Comment les élus politiques doivent-ils traiter la mémoire d’un peuple ? Des lois dites mémorielles sont votées pour reconnaître ou non tel génocide, apprécier une période de l’Histoire, comme la colonisation..

Il ne faut pas politiser la mémoire, quels que soient les bords. La mémoire doit être celle qui nous unit, pas celle qui nous sépare. La politisation de la mémoire est une forme de division. La politique sert à avoir deux camps qui s’opposent. La mémoire est au-dessus.

L’essentiel, surtout, est de ne pas banaliser la mémoire. C’est un risque si on commémore trop. Il faut toujours le faire avec pudeur, avec retenue, mué par un souci de vérité, qui ne doit pas être une vérité blessante. On peut se servir du souvenir d’une guerre à de mauvaises fins, insulter l’ancien ennemi, humilier celui qui était en face. Aussi, que le chancelier allemand participe aux commémorations du Débarquement en 2004 était valable. De Gaulle et Adenauer avaient montré l’exemple. J’ai en revanche rompu mon amitié avec Mitterrand à cause de Bousquet. C’est une blessure pour moi. Le président a ensuite insisté, jusqu’au bout, pour que je l’accompagne à Berlin, où il allait saluer le courage des soldats allemands pendant la guerre. Je n’aurais pas pu cautionner un tel discours.
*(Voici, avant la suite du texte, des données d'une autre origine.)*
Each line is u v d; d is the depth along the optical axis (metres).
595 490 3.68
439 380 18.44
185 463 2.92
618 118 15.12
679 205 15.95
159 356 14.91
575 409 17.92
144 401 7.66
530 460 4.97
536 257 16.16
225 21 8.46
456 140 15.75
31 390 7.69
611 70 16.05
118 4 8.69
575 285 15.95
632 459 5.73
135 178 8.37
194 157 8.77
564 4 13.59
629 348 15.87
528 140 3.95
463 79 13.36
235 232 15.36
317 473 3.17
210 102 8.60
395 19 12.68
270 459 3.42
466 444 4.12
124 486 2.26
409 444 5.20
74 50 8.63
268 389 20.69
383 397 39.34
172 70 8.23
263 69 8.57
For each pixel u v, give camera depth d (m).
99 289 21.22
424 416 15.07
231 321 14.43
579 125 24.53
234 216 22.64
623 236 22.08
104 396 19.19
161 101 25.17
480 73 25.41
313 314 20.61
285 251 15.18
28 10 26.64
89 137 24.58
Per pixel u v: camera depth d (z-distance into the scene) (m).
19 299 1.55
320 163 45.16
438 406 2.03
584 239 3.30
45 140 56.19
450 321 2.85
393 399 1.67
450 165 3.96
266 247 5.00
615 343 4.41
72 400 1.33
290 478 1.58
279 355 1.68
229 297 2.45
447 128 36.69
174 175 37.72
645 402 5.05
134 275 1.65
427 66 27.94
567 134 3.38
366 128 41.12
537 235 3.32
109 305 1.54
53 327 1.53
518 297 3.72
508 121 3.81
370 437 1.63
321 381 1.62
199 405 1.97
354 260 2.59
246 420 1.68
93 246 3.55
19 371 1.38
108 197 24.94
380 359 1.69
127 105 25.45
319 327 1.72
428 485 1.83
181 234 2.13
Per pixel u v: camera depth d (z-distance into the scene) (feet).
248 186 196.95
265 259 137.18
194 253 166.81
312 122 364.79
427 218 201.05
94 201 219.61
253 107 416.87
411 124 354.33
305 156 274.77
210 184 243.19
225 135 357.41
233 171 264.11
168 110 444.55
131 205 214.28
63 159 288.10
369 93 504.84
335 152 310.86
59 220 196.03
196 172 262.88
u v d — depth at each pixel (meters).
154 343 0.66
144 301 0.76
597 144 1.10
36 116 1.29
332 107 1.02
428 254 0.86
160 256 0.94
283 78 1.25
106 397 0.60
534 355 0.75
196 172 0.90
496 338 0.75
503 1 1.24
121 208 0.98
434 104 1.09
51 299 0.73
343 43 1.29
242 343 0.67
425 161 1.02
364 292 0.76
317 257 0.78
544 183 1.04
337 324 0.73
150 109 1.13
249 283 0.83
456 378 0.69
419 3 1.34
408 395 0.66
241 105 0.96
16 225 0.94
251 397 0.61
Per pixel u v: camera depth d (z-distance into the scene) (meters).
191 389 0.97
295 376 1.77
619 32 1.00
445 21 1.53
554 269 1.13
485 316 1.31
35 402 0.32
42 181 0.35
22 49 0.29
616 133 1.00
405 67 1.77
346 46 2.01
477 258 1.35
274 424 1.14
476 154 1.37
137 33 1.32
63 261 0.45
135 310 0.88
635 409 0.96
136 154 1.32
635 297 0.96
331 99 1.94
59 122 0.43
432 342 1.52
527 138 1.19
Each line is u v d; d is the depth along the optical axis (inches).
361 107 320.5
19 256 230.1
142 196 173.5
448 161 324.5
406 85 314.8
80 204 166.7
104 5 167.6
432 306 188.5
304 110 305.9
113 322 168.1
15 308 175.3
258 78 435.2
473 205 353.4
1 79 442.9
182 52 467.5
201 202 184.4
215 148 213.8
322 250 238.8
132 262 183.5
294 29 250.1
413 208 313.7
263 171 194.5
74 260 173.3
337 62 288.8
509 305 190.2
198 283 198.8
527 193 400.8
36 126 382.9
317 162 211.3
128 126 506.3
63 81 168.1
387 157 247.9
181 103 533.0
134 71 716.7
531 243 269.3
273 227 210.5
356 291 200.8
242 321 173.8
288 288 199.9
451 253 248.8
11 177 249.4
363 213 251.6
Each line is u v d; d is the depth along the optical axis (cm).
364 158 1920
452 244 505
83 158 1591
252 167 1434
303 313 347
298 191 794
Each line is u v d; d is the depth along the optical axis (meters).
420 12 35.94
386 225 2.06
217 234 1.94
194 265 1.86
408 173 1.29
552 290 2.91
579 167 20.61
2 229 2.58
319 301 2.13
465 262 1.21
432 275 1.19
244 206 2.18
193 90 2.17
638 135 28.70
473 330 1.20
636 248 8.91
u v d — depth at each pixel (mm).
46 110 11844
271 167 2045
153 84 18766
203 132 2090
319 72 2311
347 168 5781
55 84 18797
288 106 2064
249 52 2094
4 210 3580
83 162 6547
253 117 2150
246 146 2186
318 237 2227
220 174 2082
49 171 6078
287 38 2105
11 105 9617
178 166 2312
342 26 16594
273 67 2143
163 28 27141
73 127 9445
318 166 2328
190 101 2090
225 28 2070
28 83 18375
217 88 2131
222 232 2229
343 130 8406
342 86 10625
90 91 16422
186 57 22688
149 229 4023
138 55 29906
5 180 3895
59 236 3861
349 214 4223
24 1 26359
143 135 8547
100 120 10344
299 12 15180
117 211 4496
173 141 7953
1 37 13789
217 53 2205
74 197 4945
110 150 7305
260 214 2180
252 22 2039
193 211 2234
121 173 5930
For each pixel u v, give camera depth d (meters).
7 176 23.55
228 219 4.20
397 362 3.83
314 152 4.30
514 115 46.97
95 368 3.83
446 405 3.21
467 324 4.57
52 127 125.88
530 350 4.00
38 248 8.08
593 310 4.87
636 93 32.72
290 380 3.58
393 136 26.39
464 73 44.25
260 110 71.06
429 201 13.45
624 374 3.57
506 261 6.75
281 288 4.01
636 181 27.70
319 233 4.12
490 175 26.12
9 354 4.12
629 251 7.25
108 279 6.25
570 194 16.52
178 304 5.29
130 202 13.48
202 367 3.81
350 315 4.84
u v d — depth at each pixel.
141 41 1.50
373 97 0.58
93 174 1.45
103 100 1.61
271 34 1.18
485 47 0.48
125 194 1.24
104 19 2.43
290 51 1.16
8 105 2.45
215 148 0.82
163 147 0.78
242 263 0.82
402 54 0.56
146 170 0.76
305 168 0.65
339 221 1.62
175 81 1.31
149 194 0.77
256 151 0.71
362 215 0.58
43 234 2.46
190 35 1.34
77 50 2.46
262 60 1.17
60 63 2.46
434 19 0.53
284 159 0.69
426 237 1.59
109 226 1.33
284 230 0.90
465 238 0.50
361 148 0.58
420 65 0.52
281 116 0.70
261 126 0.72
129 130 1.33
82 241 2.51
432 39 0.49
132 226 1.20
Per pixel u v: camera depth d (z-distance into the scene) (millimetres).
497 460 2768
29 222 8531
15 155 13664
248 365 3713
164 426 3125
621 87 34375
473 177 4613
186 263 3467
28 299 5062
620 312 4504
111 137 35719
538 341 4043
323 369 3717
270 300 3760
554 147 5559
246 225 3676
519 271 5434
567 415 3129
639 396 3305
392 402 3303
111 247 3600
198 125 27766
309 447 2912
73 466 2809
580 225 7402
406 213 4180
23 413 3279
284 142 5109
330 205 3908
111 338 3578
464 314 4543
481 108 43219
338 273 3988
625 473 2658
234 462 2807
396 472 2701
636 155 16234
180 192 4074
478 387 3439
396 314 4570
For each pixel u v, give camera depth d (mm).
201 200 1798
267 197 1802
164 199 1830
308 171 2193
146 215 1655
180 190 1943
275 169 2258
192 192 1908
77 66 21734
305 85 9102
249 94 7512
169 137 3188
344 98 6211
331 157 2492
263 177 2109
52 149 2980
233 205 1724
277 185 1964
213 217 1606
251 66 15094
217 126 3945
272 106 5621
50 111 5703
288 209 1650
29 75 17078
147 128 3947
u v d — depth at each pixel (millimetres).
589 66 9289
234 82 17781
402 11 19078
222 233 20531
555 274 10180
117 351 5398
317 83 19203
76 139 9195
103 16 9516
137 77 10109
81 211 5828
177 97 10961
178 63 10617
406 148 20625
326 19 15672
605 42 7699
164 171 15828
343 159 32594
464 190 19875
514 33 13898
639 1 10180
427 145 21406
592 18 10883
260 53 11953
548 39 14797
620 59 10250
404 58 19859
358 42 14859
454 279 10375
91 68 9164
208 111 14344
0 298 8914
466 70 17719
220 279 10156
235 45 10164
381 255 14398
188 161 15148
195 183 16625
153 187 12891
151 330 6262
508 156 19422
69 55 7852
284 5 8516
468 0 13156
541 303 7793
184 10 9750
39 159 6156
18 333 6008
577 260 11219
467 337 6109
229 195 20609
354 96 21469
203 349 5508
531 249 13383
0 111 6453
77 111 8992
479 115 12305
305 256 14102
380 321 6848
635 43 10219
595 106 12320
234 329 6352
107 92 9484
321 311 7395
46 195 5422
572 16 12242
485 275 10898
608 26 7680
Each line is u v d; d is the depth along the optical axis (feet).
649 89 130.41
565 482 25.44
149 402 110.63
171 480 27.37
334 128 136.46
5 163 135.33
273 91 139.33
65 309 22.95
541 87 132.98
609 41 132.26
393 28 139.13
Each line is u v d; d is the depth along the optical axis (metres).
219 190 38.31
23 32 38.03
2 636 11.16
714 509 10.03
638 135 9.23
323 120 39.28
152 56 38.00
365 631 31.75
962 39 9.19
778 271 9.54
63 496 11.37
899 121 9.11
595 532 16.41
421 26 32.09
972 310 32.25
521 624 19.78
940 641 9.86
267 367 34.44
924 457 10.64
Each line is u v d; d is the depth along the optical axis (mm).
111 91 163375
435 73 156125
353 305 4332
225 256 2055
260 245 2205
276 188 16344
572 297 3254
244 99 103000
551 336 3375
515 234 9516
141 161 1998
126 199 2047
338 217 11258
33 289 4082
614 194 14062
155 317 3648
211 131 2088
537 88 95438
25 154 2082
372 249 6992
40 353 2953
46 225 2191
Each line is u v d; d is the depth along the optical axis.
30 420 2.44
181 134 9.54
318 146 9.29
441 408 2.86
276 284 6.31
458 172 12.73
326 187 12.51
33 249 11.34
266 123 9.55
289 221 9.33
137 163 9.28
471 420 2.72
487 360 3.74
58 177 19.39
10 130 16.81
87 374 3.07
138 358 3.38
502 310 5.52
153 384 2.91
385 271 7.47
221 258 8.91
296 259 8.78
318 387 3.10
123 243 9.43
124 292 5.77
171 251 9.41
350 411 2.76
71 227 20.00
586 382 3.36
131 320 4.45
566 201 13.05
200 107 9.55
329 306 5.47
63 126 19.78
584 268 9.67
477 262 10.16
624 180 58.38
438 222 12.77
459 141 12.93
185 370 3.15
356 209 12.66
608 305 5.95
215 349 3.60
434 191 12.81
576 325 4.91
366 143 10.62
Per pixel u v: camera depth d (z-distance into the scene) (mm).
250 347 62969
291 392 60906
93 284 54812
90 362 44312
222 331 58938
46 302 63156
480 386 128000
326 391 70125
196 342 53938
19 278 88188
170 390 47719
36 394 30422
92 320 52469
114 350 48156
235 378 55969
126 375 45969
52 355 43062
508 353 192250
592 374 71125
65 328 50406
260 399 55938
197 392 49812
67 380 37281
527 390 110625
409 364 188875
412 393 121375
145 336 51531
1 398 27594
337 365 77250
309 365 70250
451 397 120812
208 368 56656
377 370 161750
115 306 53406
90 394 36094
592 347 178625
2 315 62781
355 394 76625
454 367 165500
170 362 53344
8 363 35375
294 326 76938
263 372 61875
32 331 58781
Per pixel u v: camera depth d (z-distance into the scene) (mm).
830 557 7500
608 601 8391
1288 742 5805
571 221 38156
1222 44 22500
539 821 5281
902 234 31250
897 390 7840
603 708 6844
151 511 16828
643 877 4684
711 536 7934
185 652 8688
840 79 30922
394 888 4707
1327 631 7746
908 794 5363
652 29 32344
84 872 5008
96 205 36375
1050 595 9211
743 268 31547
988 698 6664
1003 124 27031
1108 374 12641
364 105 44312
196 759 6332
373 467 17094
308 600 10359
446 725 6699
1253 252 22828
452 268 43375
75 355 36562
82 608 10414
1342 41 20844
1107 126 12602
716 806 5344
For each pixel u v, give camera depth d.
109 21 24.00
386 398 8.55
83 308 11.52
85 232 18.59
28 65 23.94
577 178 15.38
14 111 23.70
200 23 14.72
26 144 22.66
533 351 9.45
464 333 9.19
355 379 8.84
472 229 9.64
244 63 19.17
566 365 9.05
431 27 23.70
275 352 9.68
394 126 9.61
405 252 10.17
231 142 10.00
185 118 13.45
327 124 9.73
J’aurais quitté la salle.

Quel est le devoir de la mémoire, si dénuée de finalité politique ?

Combattre l’indifférence. Je ne reconnais aucun droit à l’indifférence. C’est un principe de base pour l’humanité. Je le répète depuis des années : l’opposé de l’amour n’est pas la haine, c’est l’indifférence. L’opposé de l’éducation n’est pas l’ignorance, mais l’indifférence. L’opposé de l’art n’est pas la laideur, mais l’indifférence. L’opposé de la justice n’est pas l’injustice, mais l’indifférence. L’opposé de la paix n’est pas la guerre, mais l’indifférence à la guerre. L’opposé à la vie n’est pas la mort, mais l’indifférence à la vie ou à la mort. Faire mémoire combat l’indifférence.

Cela suffit-il dans une mondialisation économique dominée par l’argent et pouvant s’abstraire de toute morale ?

Il y a des gens pour qui l’argent doit produire plus d’argent. Mais je constate aussi que l’argent n’est pas une fin en soi pour tous. Parmi les plus grands PDG de notre temps, vous trouvez Bill Gates ou Warren Buffett qui ont donné leur fortune, des dizaines et dizaines de milliards de dollars, à des œuvres de charité ! Ce n’est pas mal.

Ne redoutez-vous pas un problème de transmission de la mémoire auprès des jeunes générations ?

Nous vivons un siècle d’information, transmise partout dans le monde. Mais entre l’information et la connaissance, il y a un abîme. Ensuite entre la connaissance et la sensibilité, il y a un abîme. Enfin entre la sensibilité et l’engagement, il y a un abîme. Éducateur ou écrivain, notre rôle est de transformer l’information en connaissance, puis en sensibilité puis en engagement, par ces quatre étapes. Depuis quarante ans que j’enseigne, je n’ai jamais donné le même cours deux fois. Mais, à la base, j’enseigne à mes jeunes étudiants l’ouverture, la sensibilité. Celui qui écoute le témoin le devient à son tour.

Votre mémoire juive repose ainsi sur le témoignage de votre père…

La mort de mon père tombe chaque année au moment du Forum économique mondial. Je dois chercher à m’isoler pour penser à lui, comment il est mort. Je ferme les yeux et me demande : que veut-il que je fasse ? Je veux rester fidèle aux engagements de mon père. Si Joseph, dans le Talmud, a la force de résister à la femme nue qui veut le séduire, c’est parce que lui revient alors en mémoire la figure de son père.